> _Exercise details_
Set down each of the following lines exactly as it appears, keeping their order.
** Supplied material follows **
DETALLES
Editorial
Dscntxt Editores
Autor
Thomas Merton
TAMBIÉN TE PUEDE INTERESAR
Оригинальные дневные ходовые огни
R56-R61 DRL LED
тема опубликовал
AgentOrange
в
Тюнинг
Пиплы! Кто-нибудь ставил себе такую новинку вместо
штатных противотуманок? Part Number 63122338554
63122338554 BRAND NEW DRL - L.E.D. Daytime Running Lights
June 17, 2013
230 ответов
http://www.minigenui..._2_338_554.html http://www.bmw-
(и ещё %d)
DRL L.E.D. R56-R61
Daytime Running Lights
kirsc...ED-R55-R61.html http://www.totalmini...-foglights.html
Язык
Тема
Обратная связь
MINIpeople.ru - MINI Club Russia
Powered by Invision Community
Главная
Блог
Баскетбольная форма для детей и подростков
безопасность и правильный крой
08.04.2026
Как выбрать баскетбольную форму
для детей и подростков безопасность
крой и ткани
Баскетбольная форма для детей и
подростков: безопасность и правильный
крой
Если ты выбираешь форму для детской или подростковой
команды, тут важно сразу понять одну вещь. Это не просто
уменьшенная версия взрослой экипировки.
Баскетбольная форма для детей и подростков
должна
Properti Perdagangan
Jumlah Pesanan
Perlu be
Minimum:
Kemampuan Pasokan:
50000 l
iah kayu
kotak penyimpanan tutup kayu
** End of Supplied material **
> _Solution to this task_
DETALLES
Editorial
Dscntxt Editores
Autor
Thomas Merton
TAMBIÉN TE PUEDE INTERESAR
Оригинальные дневные ходовые огни
R56-R61 DRL LED
тема опубликовал
AgentOrange
в
Тюнинг
Пиплы! Кто-нибудь ставил себе такую новинку вместо
штатных противотуманок? Part Number 63122338554
63122338554 BRAND NEW DRL - L.E.D. Daytime Running Lights
June 17, 2013
230 ответов
http://www.minigenui..._2_338_554.html http://www.bmw-
(и ещё %d)
DRL L.E.D. R56-R61
Daytime Running Lights
kirsc...ED-R55-R61.html http://www.totalmini...-foglights.html
Язык
Тема
Обратная связь
MINIpeople.ru - MINI Club Russia
Powered by Invision Community
Главная
Блог
Баскетбольная форма для детей и подростков
безопасность и правильный крой
08.04.2026
Как выбрать баскетбольную форму
для детей и подростков безопасность
крой и ткани
Баскетбольная форма для детей и
подростков: безопасность и правильный
крой
Если ты выбираешь форму для детской или подростковой
команды, тут важно сразу понять одну вещь. Это не просто
уменьшенная версия взрослой экипировки.
Баскетбольная форма для детей и подростков
должна
Properti Perdagangan
Jumlah Pesanan
Perlu be
Minimum:
Kemampuan Pasokan:
50000 l
iah kayu
kotak penyimpanan tutup kayu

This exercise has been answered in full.